* Shares set for biggest weekly drop since late 2016
* BAML indicator triggers sell signal for risk assets
* Euro near multi-year peaks on yen, dollar
* Bond yields spike as inflation expectations flare
* BOJ offers to buy unlimited bonds to stop yields rising
* Bitcoin tumbles further from December’s record high
By Ritvik Carvalho
LONDON, Feb 2 (Reuters) - World stocks were set to post their biggest weekly drop since late 2016 on Friday, as talk of central bank policy tightening and expectations of higher inflation boosted borrowing costs globally, a move that sparked a sell-off in shares.
The MSCI world equity index, which tracks shares in 47 countries, was down 0.4 percent. The index was set to snap its longest winning streak since 1999 - 10 weeks of gains - and record its biggest weekly loss since November 2016.
The yield on the 10-year U.S. Treasury jumped to more than 2.8 percent, its highest level since early 2014. That markedly steepened the yield curve and squeezed out investors who had feverishly bet on a tighter spread between longer-dated and short-dated yields.
Global central banks have recently struck a more hawkish tone, with impressive economic data and buoyant oil prices driving up long-term inflation expectations.
The European Central Bank, for one, is widely expected to end its asset-purchase programme as early as September. That has pushed five-year German Bund yields above zero for the first time since 2015. UK gilt prices also cheapened significantly.
The Bank of Japan did its best to stem the rise in borrowing costs, stepping into the market on Friday with a promise to buy as many bonds as it would take to keep yields low.
Some investors have also grown wary of the global equity bull run. Bank of America Merrill-Lynch’s indicator of market sentiment hit a “sell” signal pointing to a downturn for risk assets, the bank’s strategists said on Friday.
“If you look at a variety of indicators, it looks like we have swung to levels of extreme bullishness. We have seen substantial inflows,” said Paul ‘O Connor, head of UK-based Janus Henderson’s multi-asset team.
“We have seen consensus crowding into the long equity trade so actually we have begun to fade the move and take some equity risk off in the last few weeks.”
In currencies, after initially failing to get a boost from the pick up in U.S. Treasury yields, the dollar index had inched up 0.2 percent by noon in Europe. Still, the index, which measures the greenback against a basket of peers, was not far above its lowest levels in three years.
“Bond investors are selling out of U.S. treasuries and at the same time liquidating out of their long U.S. dollar positions,” Nordea Markets Chief Analyst Niels Christensen said, explaining why the dollar had failed to gain on the spike in U.S. treasury yields.

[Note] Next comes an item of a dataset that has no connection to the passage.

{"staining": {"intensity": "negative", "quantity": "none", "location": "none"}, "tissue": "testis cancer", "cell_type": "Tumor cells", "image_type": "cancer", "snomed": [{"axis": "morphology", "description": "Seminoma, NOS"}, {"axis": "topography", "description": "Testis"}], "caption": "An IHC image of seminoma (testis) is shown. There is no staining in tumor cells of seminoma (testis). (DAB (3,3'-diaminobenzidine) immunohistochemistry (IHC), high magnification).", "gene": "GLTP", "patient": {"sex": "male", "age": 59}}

He described the turnaround on Friday for the dollar as led by “some profit taking ahead of the US jobs numbers” and a small move.
The United States is witnessing deep partisan political divisions and intra-party squabbles with lawmakers unable to find common ground on most issues. The federal government shut down last month for three days when Republicans and Democrats failed to strike a deal to fund public operations.
Investors now await January’s U.S. nonfarm payrolls report for clues on the strength of the labour market.
Nonfarm payrolls probably rose by 180,000 jobs last month after increasing 148,000 in December, according to a Reuters survey of economists. The unemployment rate is forecast to be unchanged at a 17-year low of 4.1 percent.
Bitcoin, the world’s biggest cryptocurrency, continued to tumble after hitting a record high $19,666 in December on the Bitstamp exchange. It was last down 13 percent at a more than two-month trough of $7,830.
European shares were set for their biggest weekly loss in six months as a slump in Deutsche Bank on a disappointing update dragged the heavyweight banking sector lower after a strong start to the year.
A more than 5 percent drop in shares of the German lender and losses in most sectors dragged the pan-European STOXX 600 .STOXX index down 1 percent, set for its fifth straight session of declines. Germany’s DAX fell 1.2 percent and the UK’s FTSE dropped 0.4 percent.
The STOXX is down 2.6 percent so far this week, its biggest weekly loss since August.
Asian shares stumbled, with Korean and Japanese benchmark indices falling 1.7 percent and 0.9 percent respectively. .
MSCI’s broadest index of Asia-Pacific shares outside Japan slipped 0.3 percent and away from a record high.
Wall Street futures indicated a open in the red.
In commodities, gold hovered near a six-month peak at $1,344.51 an ounce.
Oil rose after a survey showed strong compliance with output cuts by OPEC and others including Russia, offsetting concerns about surging U.S. production.
U.S. crude fell 0.1 percent to $65.73 per barrel and Brent fell 0.3 percent to $69.42.